The perceived dovish tone of the minutes, from a March 18-19 Federal Open Market Committee meeting lifted all three major U.S. stock indexes more than 1 percent, with recently battered Internet and biotech stocks among the day's biggest gainers.
It also sparked a wave of buying of short- and intermediate-term government debt, pushing yields to their lowest levels in three weeks.
Investors are pushing back expectations of the Fed's first rate increase to late 2016, with federal funds futures now pricing it in around October, compared to around August about a week ago.
As lower short-term rates and bond yields typically reduce the relative attraction of a currency against others, the dollar came under broad pressure.
The dollar index stood at 79.52, within sight of 79.268 hit on March 13 and its 2013 low around 79.00 hit twice last year.
The euro traded at $1.3850, having recovered from a five-week low of $1.3705 hit last Friday after fairly upbeat U.S. employment data.
The dollar fetched 101.88 yen, near Tuesday's three-week low of 101.55 yen, while the British pound edged near its four-year peak hit on Feb 17.
In Asia, a standout performer was the Korean won, which hit a more than 5-1/2-yr high, rising as much as 1.6 percent in the last two sessions after a major chart break, supported in part by strong inflows from offshore funds.

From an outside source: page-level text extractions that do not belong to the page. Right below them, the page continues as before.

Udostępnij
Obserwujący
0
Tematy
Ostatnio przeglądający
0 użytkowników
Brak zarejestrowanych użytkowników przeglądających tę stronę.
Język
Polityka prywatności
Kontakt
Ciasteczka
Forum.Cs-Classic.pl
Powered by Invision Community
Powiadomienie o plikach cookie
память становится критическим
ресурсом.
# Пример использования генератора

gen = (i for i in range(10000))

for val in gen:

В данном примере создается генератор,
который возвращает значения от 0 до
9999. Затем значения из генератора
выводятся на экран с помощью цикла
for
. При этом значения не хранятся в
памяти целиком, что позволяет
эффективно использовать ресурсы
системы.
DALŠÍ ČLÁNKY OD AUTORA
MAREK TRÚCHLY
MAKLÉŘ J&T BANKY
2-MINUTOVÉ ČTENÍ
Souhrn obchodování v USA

Chinese shares held near a seven-week high hit the previous day even after surprisingly weak trade data as investors expect the government to continue to take steps to prop up the economy.

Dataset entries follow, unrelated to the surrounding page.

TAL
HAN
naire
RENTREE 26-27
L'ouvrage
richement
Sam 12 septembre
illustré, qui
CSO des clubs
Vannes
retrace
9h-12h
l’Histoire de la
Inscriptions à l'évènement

The Australian dollar also held near a five-month high of $0.9309, helped by firm local job data.
Elsewhere, Indonesian shares and the rupiah currency fell a day after the main opposition party failed to win enough votes in parliamentary elections to nominate hugely popular Jakarta governor Joko Widodo for the presidency without the help of other parties.
Oil prices were also firm, helped by unexpectedly high U.S. gasoline demand as well as tensions between Russia and the West as eastern Ukraine is rocked by unrest.
U.S. crude futures stood at $103.23 per barrel, having risen as high as $103.77 on Wednesday, the best level since early March.